Curled Up With a Good BookIf That Guy were a book, he would be Generation Oz, Kirk Eggleston's slacker-over-the-rainbow novel. Protagonist Brad Cunningham is most certainly not the embodiment of That Guy (that honor goes to the stilted tone and forced metaphors that pepper this post-coming of age tale). In fact, Brad probably doesn't remember That Guy; he was either too stoned or too indifferent to notice. Brad is the embodiment of every Baby Boomer complaint about young people today: slovenly, lazy, uncaring, a middling Princeton grad still living off daddy's purse. One year out of college and dumped by his girlfriend, Brad takes off on a cross-country odyssey after inheriting his recently deceased grandfather's car. The journey, which loosely traces Dorothy's ruby slippers, finally brings Brad to realize there's no place like home. But it takes a few near-death experiences, a night with a Mormon tabernacle and a drunken night in Las Vegas to lead him there. See how many of the amusing modernist Oz parallels you can spot along the way.

Let's get one thing straight: Kirk Eggleston can most certainly write. He lays it on too thick at times, with a young writer's affinity for adjective and overwrought description. But he has his That Guy moments of brilliance, too. Whether it's a turn of phrase as simple as "just a smear of road" or a clever rant about JELL-O(r), Eggleston earns his pen plume. Yet he's fighting hard against two shortcomings -- his penchant for the outrageous that actually reads awkwardly (such as swearing for swearing's sake, or the contrived use of song lyrics to narrate the story) and a narrator who the reader cannot respect, much less like.

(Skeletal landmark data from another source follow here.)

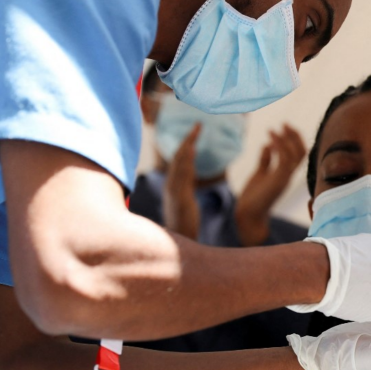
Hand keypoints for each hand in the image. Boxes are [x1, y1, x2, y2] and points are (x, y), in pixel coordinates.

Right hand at [162, 123, 200, 239]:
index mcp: (174, 185)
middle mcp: (171, 185)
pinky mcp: (178, 198)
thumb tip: (186, 180)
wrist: (177, 244)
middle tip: (199, 125)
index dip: (187, 145)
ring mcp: (173, 191)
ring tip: (196, 131)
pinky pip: (182, 175)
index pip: (180, 160)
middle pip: (179, 157)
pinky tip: (192, 149)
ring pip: (179, 163)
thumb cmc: (183, 225)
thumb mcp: (185, 204)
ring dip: (187, 146)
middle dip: (188, 140)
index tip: (196, 132)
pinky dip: (186, 160)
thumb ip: (184, 190)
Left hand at [235, 124, 306, 246]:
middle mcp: (289, 176)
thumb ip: (265, 161)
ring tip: (273, 129)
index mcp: (286, 174)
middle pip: (301, 152)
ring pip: (295, 154)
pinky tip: (269, 139)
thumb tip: (266, 146)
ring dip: (286, 139)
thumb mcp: (259, 174)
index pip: (299, 154)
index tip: (283, 127)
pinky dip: (279, 146)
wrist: (247, 214)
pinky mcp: (278, 180)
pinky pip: (284, 159)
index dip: (294, 139)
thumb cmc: (253, 197)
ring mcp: (285, 178)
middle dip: (294, 136)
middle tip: (283, 124)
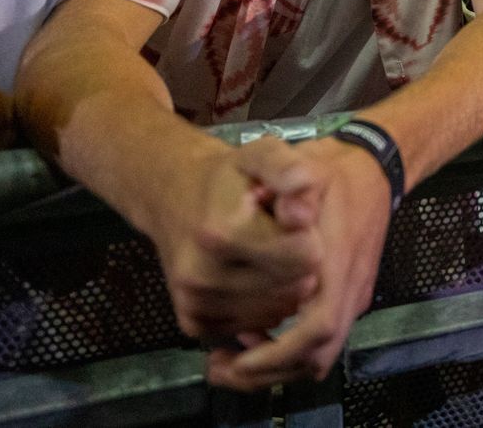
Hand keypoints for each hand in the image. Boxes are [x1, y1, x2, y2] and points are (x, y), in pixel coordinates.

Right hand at [143, 136, 323, 342]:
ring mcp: (196, 303)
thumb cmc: (228, 177)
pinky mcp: (194, 324)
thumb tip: (303, 204)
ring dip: (285, 286)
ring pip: (279, 312)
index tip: (293, 218)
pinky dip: (264, 305)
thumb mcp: (262, 154)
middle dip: (299, 262)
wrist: (172, 197)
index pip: (306, 257)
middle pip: (296, 288)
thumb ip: (289, 169)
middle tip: (279, 236)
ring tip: (265, 253)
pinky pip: (256, 326)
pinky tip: (253, 275)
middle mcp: (204, 274)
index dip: (310, 235)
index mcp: (223, 232)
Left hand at [206, 137, 393, 389]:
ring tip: (231, 364)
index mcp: (340, 263)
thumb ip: (295, 184)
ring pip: (320, 355)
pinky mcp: (347, 296)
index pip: (320, 327)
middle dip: (269, 371)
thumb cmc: (335, 171)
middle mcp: (350, 288)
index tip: (240, 355)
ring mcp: (352, 294)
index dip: (280, 351)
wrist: (373, 168)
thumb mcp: (311, 165)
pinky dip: (287, 353)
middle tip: (222, 369)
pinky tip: (256, 339)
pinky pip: (320, 342)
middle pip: (319, 354)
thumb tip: (288, 212)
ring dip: (276, 368)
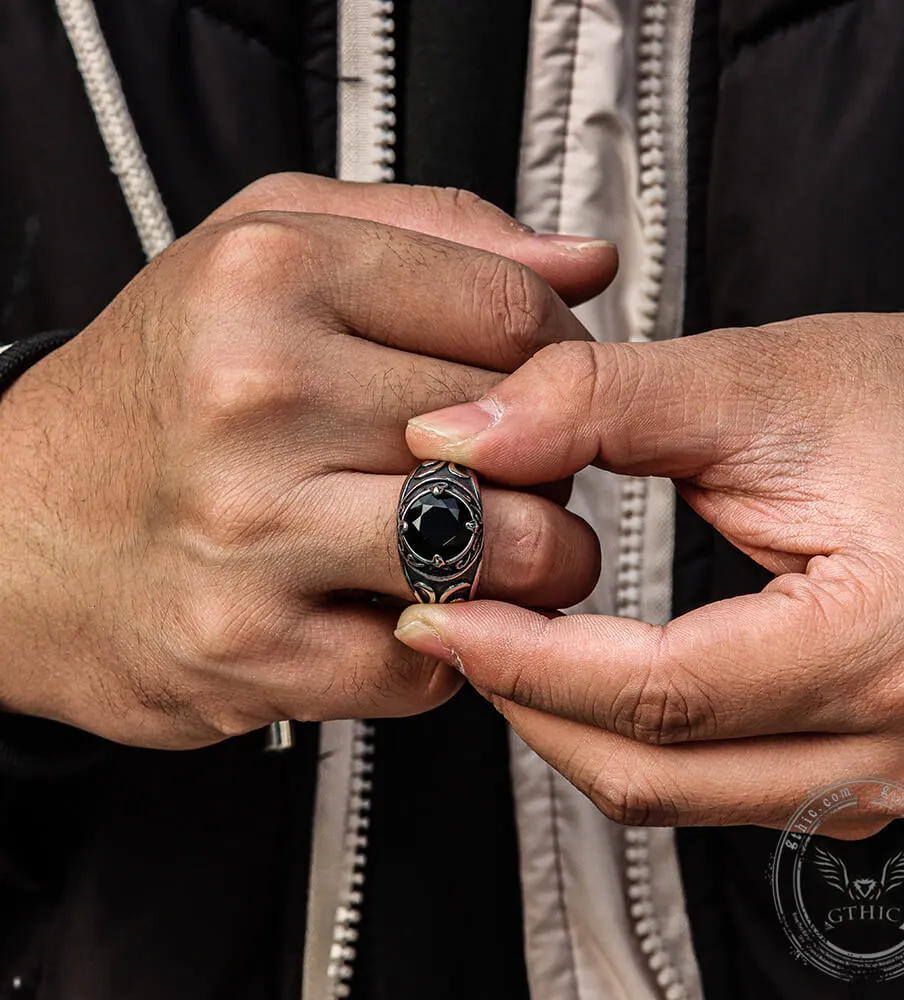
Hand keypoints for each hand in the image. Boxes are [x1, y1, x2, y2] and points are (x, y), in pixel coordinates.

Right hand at [0, 175, 611, 748]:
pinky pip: (435, 659)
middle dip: (548, 459)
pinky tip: (402, 606)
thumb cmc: (157, 389)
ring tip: (490, 543)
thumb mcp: (271, 249)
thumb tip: (583, 260)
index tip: (545, 382)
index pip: (514, 310)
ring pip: (510, 549)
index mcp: (272, 275)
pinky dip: (446, 641)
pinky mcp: (255, 651)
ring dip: (533, 560)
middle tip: (506, 468)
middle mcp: (257, 396)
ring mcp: (254, 532)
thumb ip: (438, 234)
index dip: (560, 357)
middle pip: (524, 431)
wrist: (13, 532)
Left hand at [396, 313, 903, 834]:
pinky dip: (620, 737)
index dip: (527, 660)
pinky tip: (573, 673)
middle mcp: (902, 739)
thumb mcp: (749, 380)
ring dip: (565, 725)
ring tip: (499, 640)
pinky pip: (702, 786)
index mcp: (891, 638)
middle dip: (529, 701)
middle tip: (450, 627)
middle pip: (655, 768)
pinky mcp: (855, 774)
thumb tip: (456, 441)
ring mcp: (884, 774)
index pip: (662, 693)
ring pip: (669, 794)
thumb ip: (594, 403)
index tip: (438, 616)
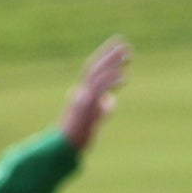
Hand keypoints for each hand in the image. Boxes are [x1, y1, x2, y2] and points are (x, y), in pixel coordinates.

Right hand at [60, 37, 132, 152]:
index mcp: (82, 94)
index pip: (93, 71)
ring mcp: (82, 99)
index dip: (105, 58)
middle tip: (125, 44)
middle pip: (95, 68)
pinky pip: (99, 91)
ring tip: (127, 55)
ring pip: (96, 75)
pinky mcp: (85, 107)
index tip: (118, 48)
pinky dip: (111, 82)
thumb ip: (102, 108)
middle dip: (109, 55)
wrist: (64, 148)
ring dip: (112, 64)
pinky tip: (125, 77)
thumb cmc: (77, 136)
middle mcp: (80, 93)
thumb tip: (110, 100)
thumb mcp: (92, 119)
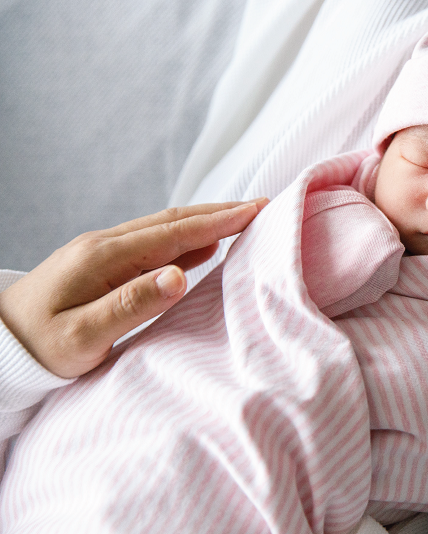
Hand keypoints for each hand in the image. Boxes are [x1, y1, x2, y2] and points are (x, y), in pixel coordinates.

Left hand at [0, 200, 266, 377]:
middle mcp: (104, 246)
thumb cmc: (38, 348)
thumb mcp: (83, 336)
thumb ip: (132, 305)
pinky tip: (202, 246)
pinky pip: (152, 243)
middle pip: (173, 221)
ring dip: (205, 222)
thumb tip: (179, 275)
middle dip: (220, 213)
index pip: (174, 232)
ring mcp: (100, 253)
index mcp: (104, 258)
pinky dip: (185, 239)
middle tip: (263, 206)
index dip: (220, 221)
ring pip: (164, 228)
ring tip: (242, 220)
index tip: (259, 209)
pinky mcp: (99, 266)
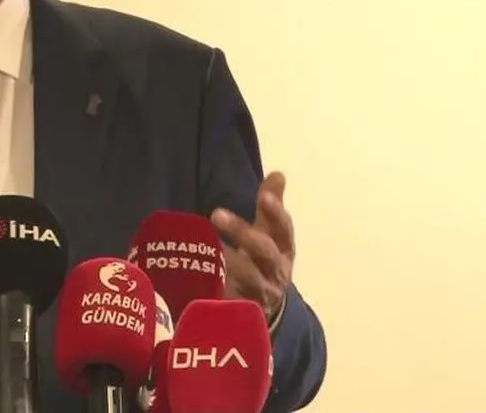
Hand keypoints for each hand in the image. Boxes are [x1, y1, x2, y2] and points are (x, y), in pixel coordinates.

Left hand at [210, 171, 294, 320]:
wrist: (265, 307)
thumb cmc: (264, 261)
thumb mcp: (269, 234)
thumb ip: (270, 207)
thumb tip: (278, 174)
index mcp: (284, 250)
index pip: (283, 229)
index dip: (275, 213)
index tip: (264, 197)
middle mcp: (276, 271)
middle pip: (265, 252)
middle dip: (243, 233)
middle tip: (216, 214)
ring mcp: (261, 293)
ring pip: (248, 277)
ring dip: (227, 261)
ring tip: (207, 245)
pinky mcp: (243, 310)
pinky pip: (231, 300)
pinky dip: (218, 290)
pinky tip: (200, 277)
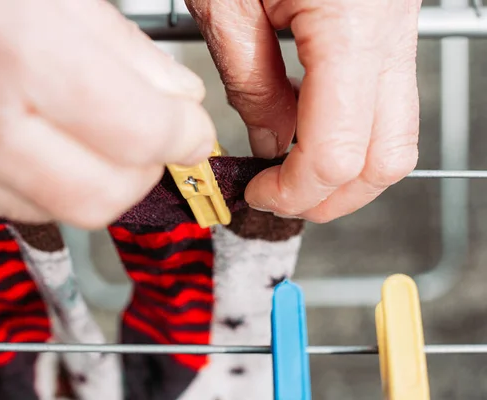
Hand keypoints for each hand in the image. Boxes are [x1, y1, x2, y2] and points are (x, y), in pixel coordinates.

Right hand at [0, 0, 214, 227]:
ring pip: (67, 210)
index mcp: (10, 50)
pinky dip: (51, 181)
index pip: (139, 132)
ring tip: (90, 129)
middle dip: (147, 167)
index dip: (184, 134)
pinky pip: (20, 208)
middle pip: (107, 193)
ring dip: (101, 176)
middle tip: (150, 133)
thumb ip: (120, 44)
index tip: (191, 127)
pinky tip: (37, 139)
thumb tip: (177, 96)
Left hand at [186, 0, 420, 221]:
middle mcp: (391, 26)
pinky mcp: (391, 26)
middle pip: (385, 158)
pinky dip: (351, 132)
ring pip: (397, 135)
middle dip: (329, 197)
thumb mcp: (227, 6)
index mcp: (350, 21)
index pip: (337, 151)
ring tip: (291, 172)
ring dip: (346, 170)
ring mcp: (400, 27)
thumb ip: (252, 85)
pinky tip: (307, 127)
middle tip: (279, 200)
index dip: (293, 190)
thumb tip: (271, 145)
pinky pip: (388, 102)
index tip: (259, 195)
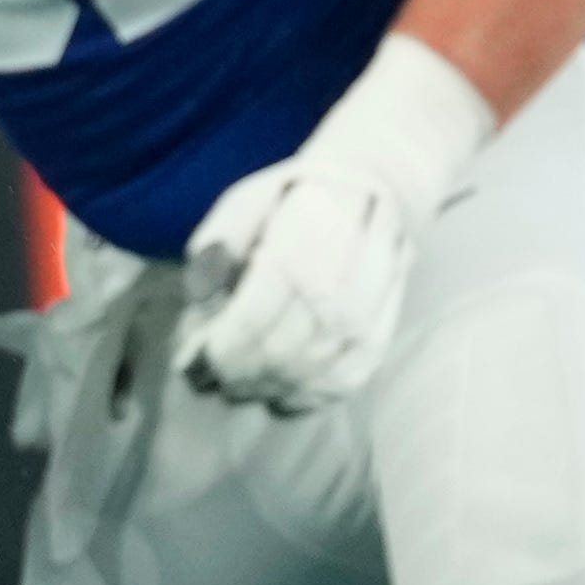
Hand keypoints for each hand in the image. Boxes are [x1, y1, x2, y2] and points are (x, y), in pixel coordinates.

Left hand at [173, 158, 418, 412]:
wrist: (370, 188)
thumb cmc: (293, 200)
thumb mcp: (246, 200)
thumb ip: (219, 241)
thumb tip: (201, 295)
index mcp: (315, 220)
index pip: (268, 300)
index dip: (229, 340)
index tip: (196, 359)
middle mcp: (354, 261)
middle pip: (295, 338)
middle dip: (247, 369)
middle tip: (213, 381)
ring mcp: (379, 298)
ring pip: (325, 362)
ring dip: (275, 386)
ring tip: (240, 389)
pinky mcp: (388, 323)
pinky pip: (354, 374)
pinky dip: (314, 395)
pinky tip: (281, 397)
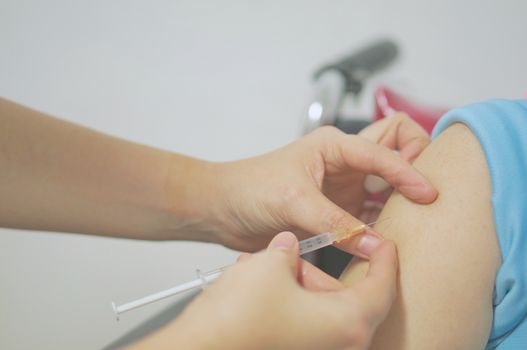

Perhaps there are people like Brad in this world, so callous, so bitter, so gratingly ungrateful that they drive everyone away with their pretentious Nirvana worship and greasy ponytails. Perhaps Eggleston is writing from that experience. Still, the literary character needs to be softened, or at least better explained, when he makes the jump from nonfiction to fiction. Brad's reactions to everyday annoyances such as a voluble gas station attendant and a nebbish hotel clerk are so extreme as to be confusing.

Not every main character needs to be likeable. They can even be flawed; but they must be sympathetic. Ask Toni Morrison, a master in this regard. Even when you hate her characters, you understand their actions. Sure, Brad's family is a little messed up, but whose isn't these days? Eggleston never reasons out Brad's utter contemptuousness, and so it's hard for the reader to care about his ultimate redemption. Even when it seems somewhat believable.

The good news is, storylines can be taught; a gift for words cannot. Eggleston has the latter, he just has to master the former. He's a few writer's workshops away from some very good writing, the type that won't have you flashing back to tenth grade English. Once his characters develop their own voices (and stop having dialogues that sound as if the same person wrote them), they'll be forces to reckon with. Because This Guy clearly doesn't need a pilgrimage to Oz to find his talent; it was there all along.